При этом движении пеньюар сполз с плеча. Его поправили довольно быстро, однако ж Дальберг успел приметить, что не одни руки у Амины достойны слепков и восхищения художников.

Дальберг не изучал Эскобара и его трактата о совести, однако ж был не прочь выкупить портрет Клары довольно странной ценой: он основывался на законности намерения. Глазки Амины за обедом и обстановка, с какой она приняла его, имели смысл слишком ясный, чтобы ошибиться. Поэтому он счел бесполезным и даже опасным долее настаивать на возврате медальона, чтобы не возбудить, притворной или истинной, но все-таки ревности Амины. Он не влюбился в Амину, но она в эту минуту порабощала, ослепляла его всеми коварными чарами ядовитого цветка, который нельзя не сорвать, когда увидишь, – всем обаянием змеи, в пасть которой бросается птичка, трепеща от наслаждения и ужаса. Сладострастие имеет неизъяснимую силу даже над самыми строгими и чистыми душами. Не отдавая себе порядочного отчета во всем этом, Генрих придвинулся к Амине и перестал говорить о медальоне, когда горничная подняла дверную драпировку и доложила, что мадемуазель Флоранса желает видеть мадемуазель Амину.

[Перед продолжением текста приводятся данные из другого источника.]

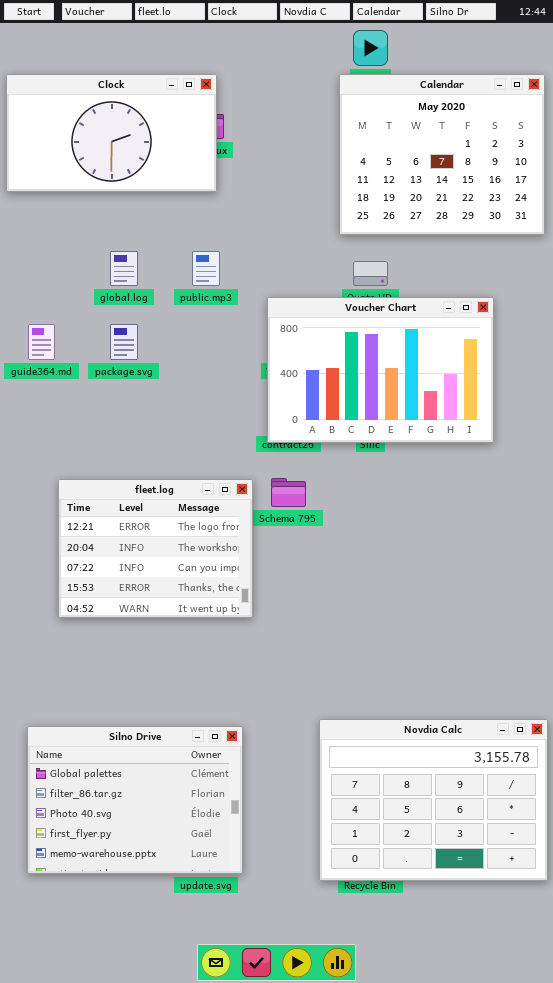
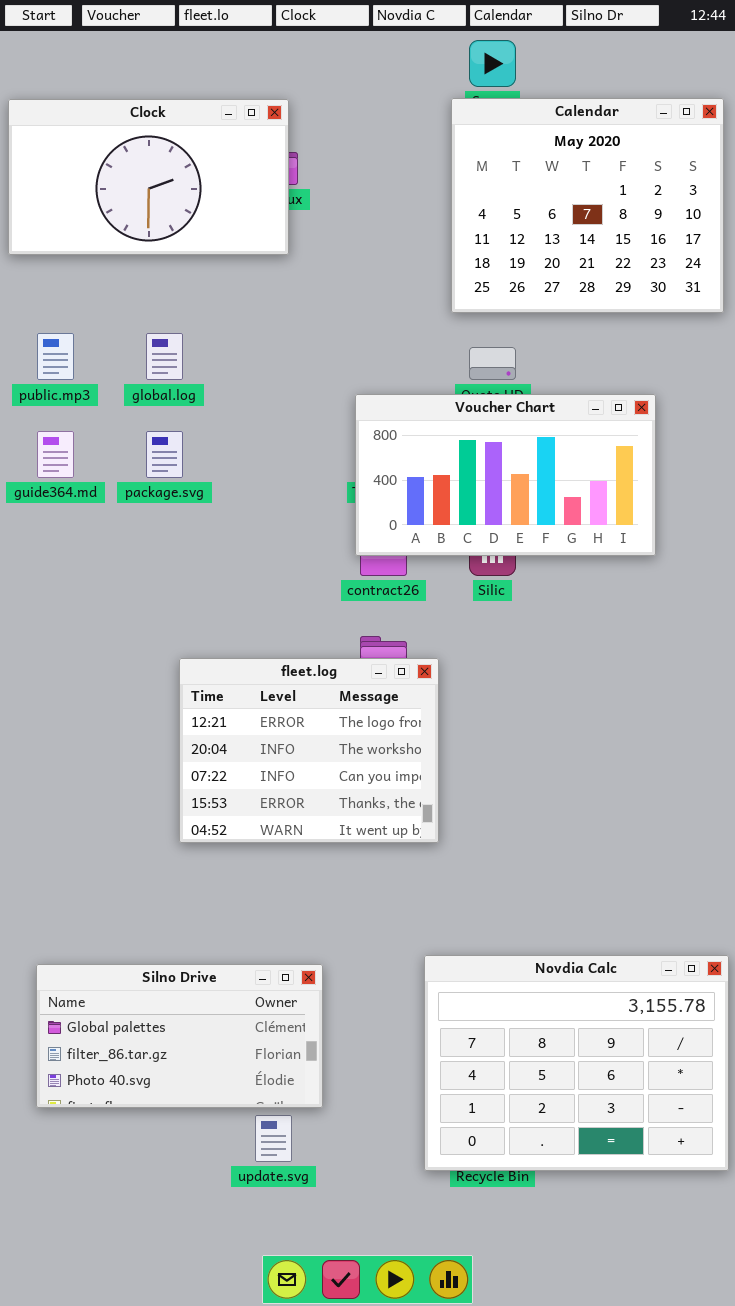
public.mp3: [192,251,220,286] -> [37,333,74,380], moved
Voucher Chart: [267,297,494,443] -> [355,394,656,556], resized
fleet.log: [58,479,253,618] -> [179,658,439,843], moved
Silno Drive: [27,726,243,874] -> [36,964,323,1108], resized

– Следовало сказать, что меня дома нет, – сказала Амина с досадой.

– Вы ничего не изволили приказать, сударыня…

– Ты начинаешь глупеть, Анета. Умная горничная без слов понимает. Но, если глупость уже сделана, так проси… Я желала бы знать, чему я обязана этим посещением… Откуда такая мгновенная дружба Флорансы?..

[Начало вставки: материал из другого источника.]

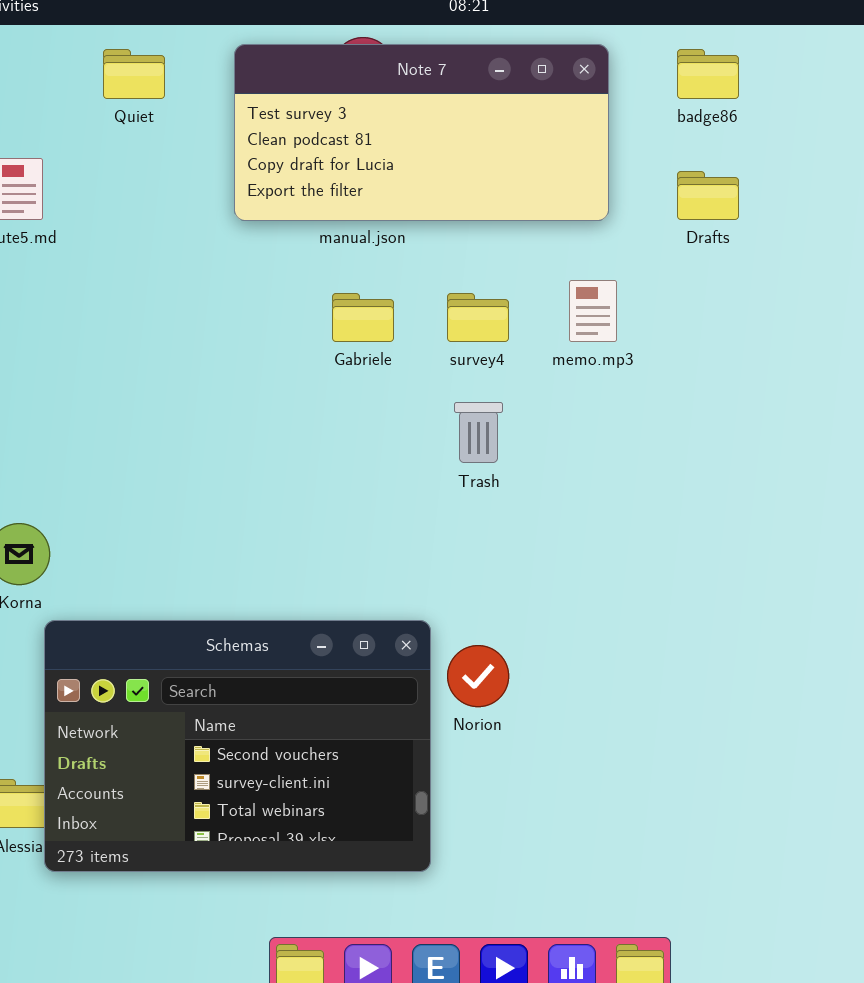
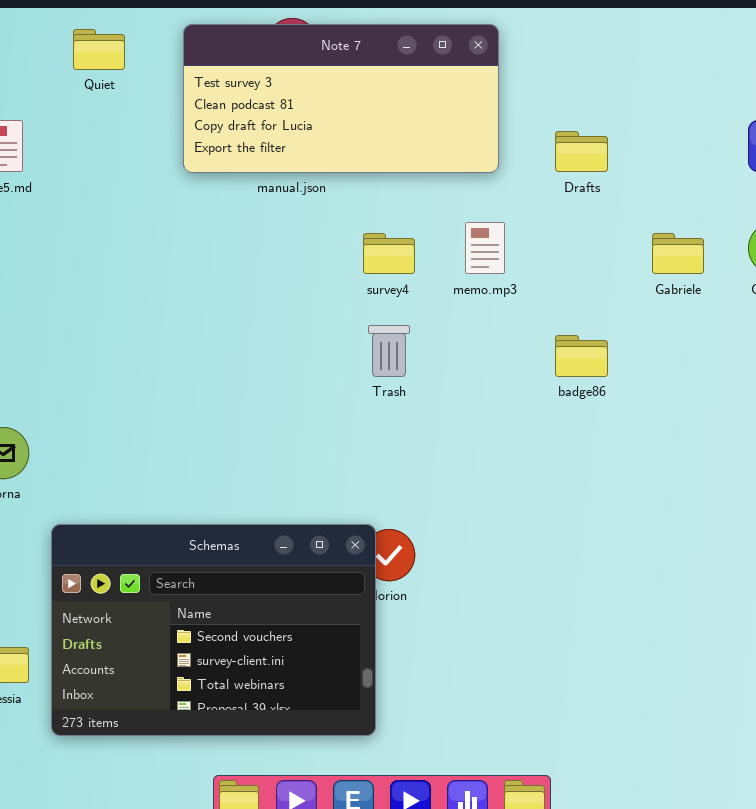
badge86: [677,49,739,99] -> [555,335,608,377], moved
Gabriele: [332,293,394,342] -> [652,233,704,274], moved
Schemas: [44,620,431,872] -> [51,524,376,736], moved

Флоранса вошла, быстрым взглядом исследовала состояние комнаты и положение лиц и, по-видимому, осталась довольна. Поздоровавшись с Аминой, она сделала грациозный реверанс Дальбергу.

– Вот милый сюрприз, – сказала Амина Флорансе, – вы так редки!

– Ах, боже мой! Я боюсь наскучить. Что вы делаете сегодня?

– Ничего… Мигрень началась было. У меня нет никакого плана на сегодняшний день. Я полагала никуда не выезжать.

– А я сегодня пробую новую коляску и пару новых лошадей. Не хотите ли прокатиться со мною по Булонскому лесу?

– С удовольствием. Я выпрошу только четверть часа на одевание. Месье Дальберг, потрудитесь покуда посмотреть в окно или выйти в другую комнату, – сказала Амина, вставая с кушетки и надевая туфли, подбитые лебяжьим пухом.

– Кстати, вы, вероятно, возвратили Дальбергу медальон? – спросила Флоранса.

– Нет, и не намерена.

Флоранса слегка наморщила лоб и спросила:

– Вы знаете, чей это портрет?

– Нет еще, но узнаю.

– На что же он вам? – спросила Флоранса, несколько покраснев.

– Я склонна ненавидеть людей, которых Дальберг любит.

– О! Да ведь это признание…

– Совсем нет; я ревную без любви… Ну, теперь можете явиться, – крикнула она Дальбергу, который вышел в гостиную, – я одета, так что уже не испугаю вашей стыдливости.

– Если месье Дальбергу угодно ехать с нами, места будет довольно.

– Очень рад, если позволите, – отвечал Дальберг с поклоном.

И он отправился вслед за дамами, сам хорошенько не зная, доволен он или досадует, – кстати или некстати пришла Флоранса.

Для чего Флоранса именно в этот день и час пришла к Амине, которую посещала раза три-четыре в год и к которой никогда не питала особенного расположения? Был ли это просто случай, или надежда встретить Дальберга, желание в самом начале остановить интригу, которая ей не нравилась?